# Opdracht 1
Geef een deel van de gebruiksregels letterlijk weer. Begin bij de woorden "3.4 Specifieke gebruiksregels" en stop na "buiten de gebouwen.".
# Opdracht 2
Binnen welke termijn moeten volgens de gebruiksregels ten minste 60 parkeerplaatsen gerealiseerd zijn?
# Opdracht 3
Verklaar in één tot drie zinnen waarom het houden van feesten en partijen zonder relatie met de bestemming volgens de gebruiksregels als strijdig gebruik geldt.

# Tekstfragment
3.4 Specifieke gebruiksregels

Onder strijdig gebruik met deze bestemming wordt begrepen het gebruik dat afwijkt van de bestemmingsomschrijving, waaronder in ieder geval wordt begrepen:

  • a. het houden van zelfstandige, geen relatie met de (nadere) bestemming hebbende, feesten en partijen;
  • b. het gebruik van de gronden en opstallen voor nachtverblijf van al dan niet recreatieve aard;
  • c. het niet voorzien in realisatie van ten minste 60 parkeerplaatsen binnen 1 jaar nadat de omgevingsvergunning voor de bouw van de turnhal onherroepelijk is geworden;
  • d. het plaatsen van geluidsproducerende installaties (waarvan het gezamenlijke bronniveau niet meer mag bedragen dan 80 dB(A) op of aan de turnhal binnen een afstand van 50 meter van de omliggende woningen;
  • e. het beoefenen van sportactiviteiten en/of horeca-activiteiten buiten de gebouwen.

# Inhoud dataset
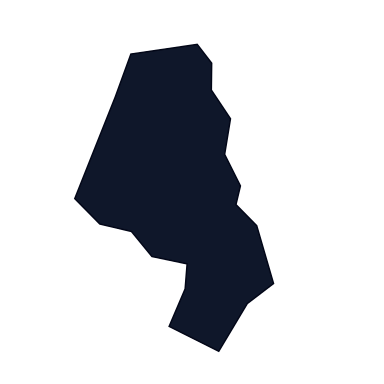 outline of Paranaque, rotated 200°
{"feature_id": "PHL-5555", "entity_name": "Paranaque", "entity_type": "Highly Urbanized City", "adm_level": 1, "iso_a3": "PHL", "parent_name": "Philippines", "parent_adm1": "", "projection": "robinson", "projection_center": [121.013, 14.486], "detail": "fine", "context": "isolated", "style": "filled", "palette": "ink", "viewbox_px": 384, "rotation_deg": 200, "n_neighbors": 0, "source": "natural_earth", "source_scale": "10m", "svg_char_len": 418}
<svg xmlns="http://www.w3.org/2000/svg" viewBox="0 0 384 384"><g transform="rotate(200 192 192)"><path d="M84.1,133.9L101.9,106.1L112.4,51.5L167.5,57.9L165.3,98.6L172.0,122.8L207.6,117.7L235.4,134.2L267.7,130.4L299.9,145.7L296.6,255.0L296.6,300.7L237.6,332.5L217.6,319.8L208.7,294.4L180.9,274.0L174.2,238.5L148.6,214.3L146.4,195.2L119.7,182.5L84.1,133.9Z" fill="#0f172a" stroke="#020617" stroke-width="1.5"/></g></svg>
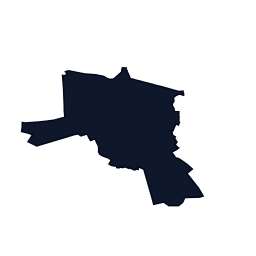 the district of Maiduguri, Borno, Nigeria, rotated 296°
{"feature_id": "59680162B20780696540875", "entity_name": "Maiduguri", "entity_type": "district", "adm_level": 2, "iso_a3": "NGA", "parent_name": "Nigeria", "parent_adm1": "Borno", "projection": "robinson", "projection_center": [13.133, 11.834], "detail": "fine", "context": "isolated", "style": "filled", "palette": "ink", "viewbox_px": 256, "rotation_deg": 296, "n_neighbors": 0, "source": "geoboundaries", "source_scale": "gbopen_adm2", "svg_char_len": 2707}
<svg xmlns="http://www.w3.org/2000/svg" viewBox="0 0 256 256"><g transform="rotate(296 128 128)"><path d="M87.4,126.6L87.2,128.0L87.1,128.8L87.2,129.9L87.3,130.4L88.4,133.6L88.7,134.4L88.2,134.7L87.5,135.4L87.8,136.1L88.2,137.3L88.9,137.0L89.5,138.7L89.6,139.0L89.8,139.4L89.9,139.6L90.1,140.5L91.8,142.5L91.9,143.6L92.1,146.4L92.7,146.3L92.9,148.2L93.1,149.6L93.0,150.6L93.0,151.0L93.0,151.4L93.1,152.0L93.4,152.7L94.3,152.4L94.4,152.6L94.6,153.3L95.1,154.9L95.3,155.3L95.8,155.0L96.3,154.7L96.6,154.5L96.8,154.3L97.6,153.7L97.7,155.9L97.9,160.3L75.2,180.7L70.7,184.6L77.1,192.6L76.1,198.7L80.3,207.4L85.1,209.7L90.4,209.5L97.2,222.6L99.8,225.4L102.5,221.2L104.7,218.0L108.8,209.5L113.0,200.8L119.3,203.8L121.2,197.0L122.3,190.1L122.7,186.7L121.9,183.6L123.1,182.3L123.6,181.4L124.3,179.8L124.7,178.8L125.1,177.6L126.9,178.9L129.5,180.8L132.3,182.2L132.4,181.3L133.1,179.2L133.5,177.5L134.9,177.9L135.9,178.0L137.1,178.1L137.7,175.9L138.3,176.0L138.4,175.7L138.5,174.6L139.2,174.5L140.3,174.5L140.7,174.5L140.8,173.9L140.9,172.7L140.9,171.9L141.3,171.1L143.6,169.4L144.6,168.4L145.2,169.7L147.1,169.5L148.7,169.4L150.3,169.3L152.7,169.4L152.7,171.3L152.8,172.0L153.9,171.9L154.4,171.8L155.7,171.8L156.0,170.8L156.9,170.4L157.8,170.2L158.8,169.4L160.3,169.1L161.2,168.2L162.7,167.6L164.9,166.6L164.2,165.1L163.0,162.7L164.6,161.4L165.7,160.8L166.9,158.8L169.5,156.6L170.3,157.4L171.3,157.5L171.9,157.5L172.8,157.3L174.3,156.0L175.1,155.7L175.7,155.7L176.5,156.1L177.5,156.4L178.6,157.2L179.7,158.1L180.5,158.7L181.1,159.5L181.8,163.6L183.0,163.1L184.1,162.1L185.3,161.1L184.8,160.6L183.8,159.1L183.3,157.9L182.8,156.4L181.9,151.4L180.7,144.6L180.0,140.6L178.3,133.1L178.1,131.1L177.3,127.9L177.3,127.6L176.8,125.0L176.2,122.5L175.2,116.9L174.5,114.1L174.0,110.6L173.9,110.0L172.7,109.1L175.9,105.6L177.3,103.9L177.8,103.1L178.3,102.4L178.9,102.2L179.3,101.9L179.7,100.7L180.2,100.3L181.2,100.1L180.4,98.5L179.7,96.6L179.2,96.6L177.8,96.9L176.3,97.6L175.7,97.7L173.7,97.0L171.8,96.2L168.7,94.9L167.0,94.2L165.6,93.4L165.2,93.0L163.8,90.4L163.4,88.4L163.4,86.7L163.7,83.6L161.8,76.0L157.5,65.2L153.4,49.5L151.3,47.1L150.7,48.3L150.1,48.8L149.6,49.1L148.4,49.5L148.0,48.7L147.0,47.8L146.6,46.1L135.9,52.4L119.2,61.4L115.3,63.3L109.9,66.6L108.0,64.2L102.7,58.2L98.5,51.9L94.0,44.7L87.4,33.3L86.6,30.6L82.0,32.7L78.2,33.9L79.1,37.8L79.8,41.5L80.0,45.2L71.9,44.2L71.9,53.8L91.3,74.9L98.5,82.6L101.2,86.3L100.7,87.1L100.4,88.0L100.3,88.8L100.7,89.6L104.6,93.7L103.7,95.3L102.4,96.7L100.3,99.8L101.8,101.3L103.9,103.3L101.4,105.9L98.9,109.3L95.9,111.1L93.8,111.9L92.2,113.8L91.8,116.9L92.4,123.2L92.0,127.1L91.8,127.0L89.5,127.0L88.1,126.8L87.4,126.6Z" fill="#0f172a" stroke="#020617" stroke-width="1.5"/></g></svg>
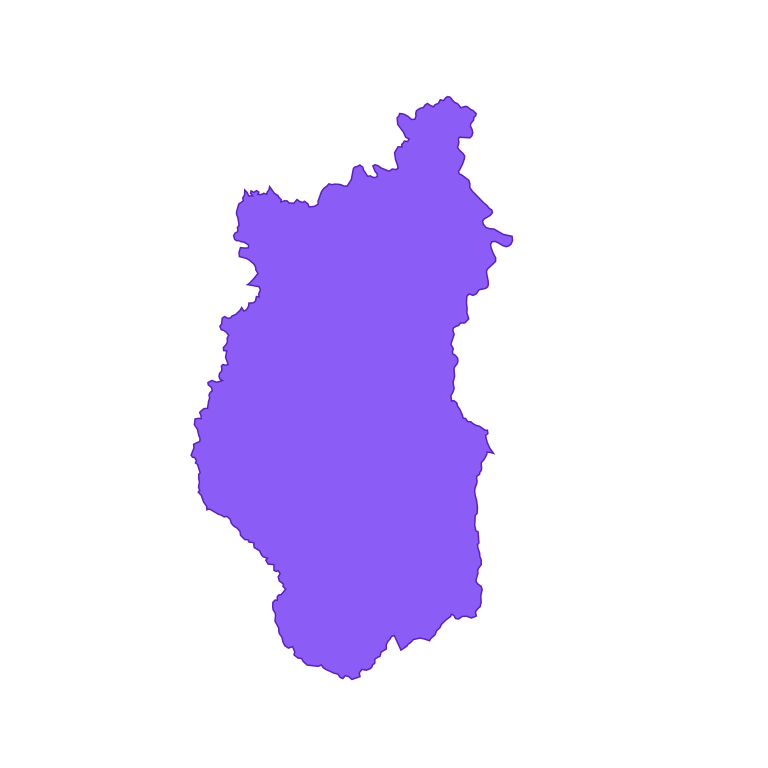 Torixoréu, Mato Grosso, Brazil, rotated 321°
{"feature_id": "56859067B4494078996618", "entity_name": "Torixoréu", "entity_type": "district", "adm_level": 2, "iso_a3": "BRA", "parent_name": "Brazil", "parent_adm1": "Mato Grosso", "projection": "equal_earth", "projection_center": [-52.851, -16.299], "detail": "fine", "context": "isolated", "style": "filled", "palette": "violet", "viewbox_px": 768, "rotation_deg": 321, "n_neighbors": 0, "source": "geoboundaries", "source_scale": "gbopen_adm2", "svg_char_len": 6171}
<svg xmlns="http://www.w3.org/2000/svg" viewBox="0 0 768 768"><g transform="rotate(321 384 384)"><path d="M173.1,593.4L181.2,596.3L182.9,593.0L187.3,591.9L190.0,595.2L193.7,596.5L196.0,596.5L198.4,595.1L201.1,595.2L203.7,592.1L207.6,592.4L209.4,593.2L213.0,590.5L219.0,591.4L221.8,587.9L225.2,586.4L227.8,586.1L231.0,584.9L233.7,586.1L229.7,601.5L236.8,602.1L238.8,601.4L242.1,601.6L246.0,601.1L252.2,604.1L255.2,608.0L257.8,612.2L260.0,611.3L266.0,611.0L269.3,608.9L274.0,608.6L277.2,607.0L283.2,606.3L289.5,606.6L291.5,605.3L292.6,607.8L292.0,611.3L294.1,613.6L298.7,613.9L302.1,616.5L304.7,620.9L309.7,622.4L311.7,618.6L315.1,617.7L318.6,617.5L322.2,614.7L325.9,609.5L331.0,605.5L332.1,602.2L331.2,599.0L331.0,596.1L332.3,594.1L337.9,590.2L339.7,587.6L341.5,586.7L345.9,585.6L348.8,581.9L350.0,578.2L351.8,575.8L353.9,570.3L355.6,567.6L357.7,567.3L364.1,558.0L363.0,555.9L365.5,551.0L372.1,543.6L375.0,543.1L379.1,538.5L382.8,532.5L384.6,528.3L387.1,524.1L389.4,522.1L393.7,519.5L395.6,517.5L396.7,515.3L398.4,514.0L401.3,514.4L402.9,512.9L404.9,512.5L406.7,511.1L409.9,506.4L414.4,505.6L417.1,504.5L419.6,503.4L421.2,501.7L423.7,504.3L425.5,506.8L425.8,500.7L427.4,494.4L430.4,488.1L433.6,487.8L435.3,485.0L433.5,483.6L431.6,476.9L429.7,474.4L428.4,471.5L427.7,468.0L425.4,465.9L425.7,462.0L424.0,460.5L425.4,457.2L426.9,451.7L427.3,447.4L428.7,444.4L427.8,440.8L425.8,439.8L428.7,435.1L432.2,433.8L435.6,431.7L438.6,426.3L443.7,422.5L448.1,416.0L450.8,414.8L453.0,414.5L455.6,413.0L457.4,410.4L457.5,406.8L456.4,403.5L458.0,401.5L460.0,400.3L461.0,395.2L469.7,389.6L471.3,385.7L473.1,384.1L476.2,384.5L478.9,385.5L481.6,384.7L485.3,387.4L490.9,386.7L493.2,380.7L495.9,377.9L499.0,373.0L503.5,368.0L506.8,367.6L509.0,371.2L512.3,372.0L517.2,370.6L523.3,373.7L525.6,373.7L527.6,372.5L529.8,369.4L533.2,362.9L534.9,360.6L537.4,359.7L547.8,359.0L550.2,356.2L551.0,351.5L552.9,345.6L554.4,342.8L557.4,341.3L560.1,343.2L561.4,345.7L563.5,351.4L565.5,354.3L568.3,355.3L570.8,355.2L574.2,353.4L576.5,349.8L570.9,342.9L567.0,332.8L563.8,329.7L561.8,326.7L561.7,322.3L563.2,319.4L565.8,318.8L572.7,319.8L576.1,319.1L577.3,316.6L576.3,313.6L576.3,309.6L575.5,306.1L574.0,289.7L574.3,285.2L576.7,282.6L578.1,278.9L576.0,270.7L574.8,268.3L575.6,265.6L577.4,265.2L583.3,262.6L588.0,259.7L590.1,257.7L590.5,254.8L589.7,249.2L590.1,246.3L592.7,244.7L594.5,243.0L595.6,240.8L597.7,239.5L605.6,246.7L608.3,246.5L611.1,244.6L612.5,241.8L613.5,238.0L615.1,236.3L619.7,235.3L621.5,233.4L624.0,233.3L625.8,231.9L625.3,227.5L623.9,224.7L623.2,220.8L621.7,219.3L617.6,217.7L617.6,212.6L616.1,209.5L615.8,206.3L616.0,203.0L614.4,200.7L612.3,200.4L608.6,201.2L606.6,198.6L602.7,200.1L599.5,199.1L597.0,199.7L595.4,196.9L594.3,193.3L591.5,193.0L588.7,193.9L585.4,192.4L581.3,192.0L579.0,193.6L577.5,195.9L574.6,197.7L571.9,195.7L571.2,191.6L569.8,187.9L568.5,185.7L566.3,183.6L564.6,184.9L561.6,185.5L558.0,191.0L557.6,200.5L556.2,205.9L557.7,209.4L555.0,210.4L552.7,208.0L550.5,208.8L548.6,208.9L547.2,211.1L544.1,208.5L537.8,210.9L534.2,216.8L532.8,221.0L530.9,225.0L528.3,225.0L525.7,222.1L521.9,221.9L517.8,214.5L516.8,210.7L514.9,207.9L512.6,207.5L510.9,213.0L510.9,216.3L509.5,218.5L507.5,218.2L505.6,216.7L504.3,213.6L502.0,212.2L502.8,204.6L504.0,202.2L503.0,198.6L500.0,198.1L497.5,196.9L495.7,197.4L487.3,204.5L479.9,207.0L477.7,205.2L476.0,202.2L474.2,200.0L471.5,197.7L468.7,196.1L467.2,193.8L464.3,194.3L460.1,194.1L456.4,195.2L447.8,200.4L445.9,202.8L441.8,202.2L437.2,199.3L438.2,196.1L437.2,192.0L435.0,191.7L433.5,189.6L432.5,185.9L427.7,186.8L424.1,183.6L424.0,180.9L422.2,179.1L418.5,177.6L420.2,175.9L419.8,173.2L420.2,170.7L418.8,166.9L419.3,158.7L416.7,160.8L413.9,161.4L412.2,162.8L410.6,160.1L407.9,159.6L405.4,157.4L407.5,156.1L406.7,153.6L403.3,153.0L402.2,150.3L400.3,151.7L400.3,155.1L397.2,152.8L398.2,148.9L397.9,145.6L394.5,149.4L391.4,150.4L389.9,153.1L384.4,152.8L377.7,157.4L376.1,159.6L375.1,162.8L371.2,169.6L368.6,170.0L367.6,172.2L365.9,173.6L363.4,173.0L360.5,174.0L359.1,177.3L359.5,179.8L361.4,181.1L362.4,183.4L364.6,185.9L366.2,190.8L364.2,192.8L361.6,191.0L358.3,187.7L354.0,190.6L351.8,193.9L356.3,200.1L357.4,203.3L358.4,209.0L357.9,212.0L356.1,215.0L355.7,218.7L349.1,220.2L342.9,221.0L340.5,220.9L348.1,229.7L347.3,233.0L343.3,235.1L341.8,237.7L339.9,235.7L336.7,238.4L334.8,238.8L332.6,238.2L330.0,236.1L328.1,238.0L325.7,239.2L323.0,239.8L320.9,238.9L321.5,235.0L318.8,236.1L312.6,236.7L308.7,235.5L306.4,236.1L304.1,234.8L302.5,231.2L299.6,231.1L295.7,235.1L292.7,235.9L291.7,239.4L293.2,241.5L294.0,244.6L294.0,248.4L290.9,249.7L288.7,252.9L285.6,254.1L282.1,254.6L280.4,257.1L282.6,259.4L277.7,263.5L275.2,270.7L272.6,269.7L271.1,267.5L268.9,267.8L267.2,270.6L265.6,271.9L262.9,272.2L260.4,274.4L259.6,276.9L260.6,279.6L255.1,277.4L252.4,272.9L248.1,272.1L246.9,274.0L247.7,278.3L246.1,281.3L243.8,281.1L241.1,282.4L239.7,285.1L236.6,287.2L231.6,291.8L228.5,289.8L222.9,290.0L221.8,293.5L220.2,295.9L217.9,293.7L215.2,292.3L211.0,296.3L210.5,301.7L207.7,307.4L206.7,310.6L204.7,312.7L198.1,311.0L196.2,314.0L189.3,317.9L189.1,320.4L190.6,322.0L190.0,325.5L187.8,326.7L188.5,329.1L185.3,337.2L183.2,337.6L180.8,340.4L178.9,344.0L175.0,347.4L173.8,350.8L171.6,351.1L171.9,355.6L169.5,362.3L169.2,367.6L167.2,370.2L169.7,371.3L173.3,380.9L174.9,383.2L176.1,386.6L178.6,388.2L179.3,392.2L177.7,396.2L177.9,400.0L179.2,403.7L179.3,408.1L177.3,411.2L177.5,413.9L178.0,417.4L180.2,419.4L179.7,422.2L181.5,423.6L182.9,425.8L181.3,427.4L180.2,429.6L181.2,431.7L182.3,435.4L181.2,439.9L181.5,442.5L183.9,446.2L181.3,446.5L180.6,451.0L184.8,455.1L181.2,459.6L182.4,462.0L184.3,462.4L184.0,465.9L180.4,467.3L178.7,471.1L179.9,476.2L178.1,477.7L178.5,481.5L171.6,483.0L169.4,481.7L167.3,482.1L164.9,484.9L163.3,483.3L160.2,483.8L157.5,486.9L155.7,489.7L155.3,493.4L154.1,495.6L150.1,499.6L148.6,507.4L146.6,510.0L145.6,512.2L145.3,516.6L143.2,520.8L142.2,524.9L143.5,529.1L147.7,530.6L146.1,535.9L143.6,537.9L144.7,542.9L147.2,545.5L146.6,548.8L147.4,554.1L155.2,562.0L158.5,562.9L158.2,566.2L159.1,569.0L163.0,576.9L165.6,580.5L165.3,584.5L166.6,587.0L170.4,586.3L172.4,589.1L173.1,593.4Z" fill="#8b5cf6" stroke="#5b21b6" stroke-width="1.5"/></g></svg>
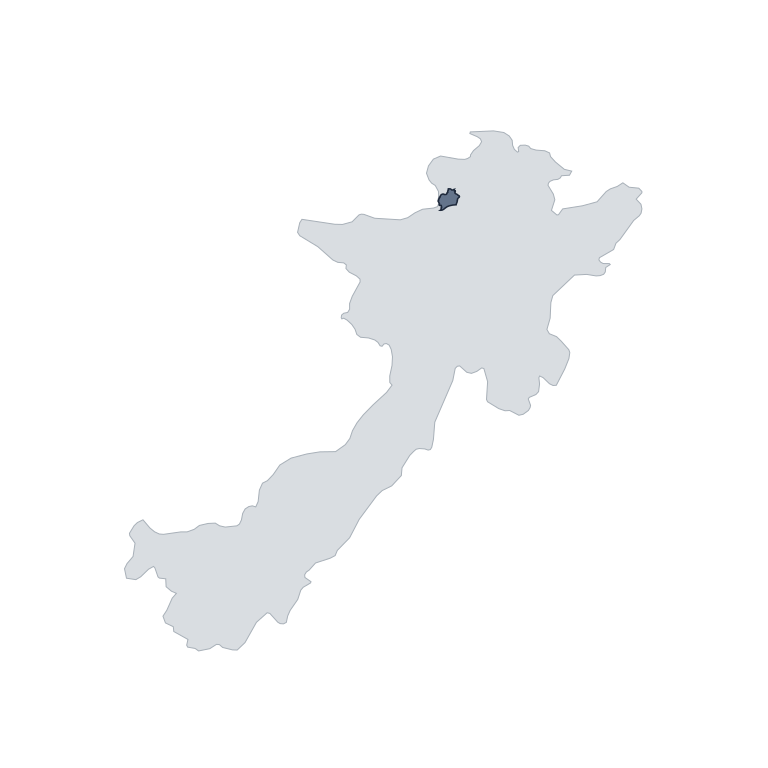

# Uitwerking 1
3.4 Specifieke gebruiksregels

Onder strijdig gebruik met deze bestemming wordt begrepen het gebruik dat afwijkt van de bestemmingsomschrijving, waaronder in ieder geval wordt begrepen:

  • a. het houden van zelfstandige, geen relatie met de (nadere) bestemming hebbende, feesten en partijen;
  • b. het gebruik van de gronden en opstallen voor nachtverblijf van al dan niet recreatieve aard;
  • c. het niet voorzien in realisatie van ten minste 60 parkeerplaatsen binnen 1 jaar nadat de omgevingsvergunning voor de bouw van de turnhal onherroepelijk is geworden;
  • d. het plaatsen van geluidsproducerende installaties (waarvan het gezamenlijke bronniveau niet meer mag bedragen dan 80 dB(A) op of aan de turnhal binnen een afstand van 50 meter van de omliggende woningen;
  • e. het beoefenen van sportactiviteiten en/of horeca-activiteiten buiten de gebouwen.

# Uitwerking 2
Binnen 1 jaar nadat de omgevingsvergunning voor de bouw van de turnhal onherroepelijk is geworden.

# Uitwerking 3
Strijdig gebruik is gebruik dat afwijkt van de bestemmingsomschrijving. Zelfstandige feesten en partijen hebben geen relatie met de (nadere) bestemming. Daarom noemen de gebruiksregels ze uitdrukkelijk als vorm van strijdig gebruik.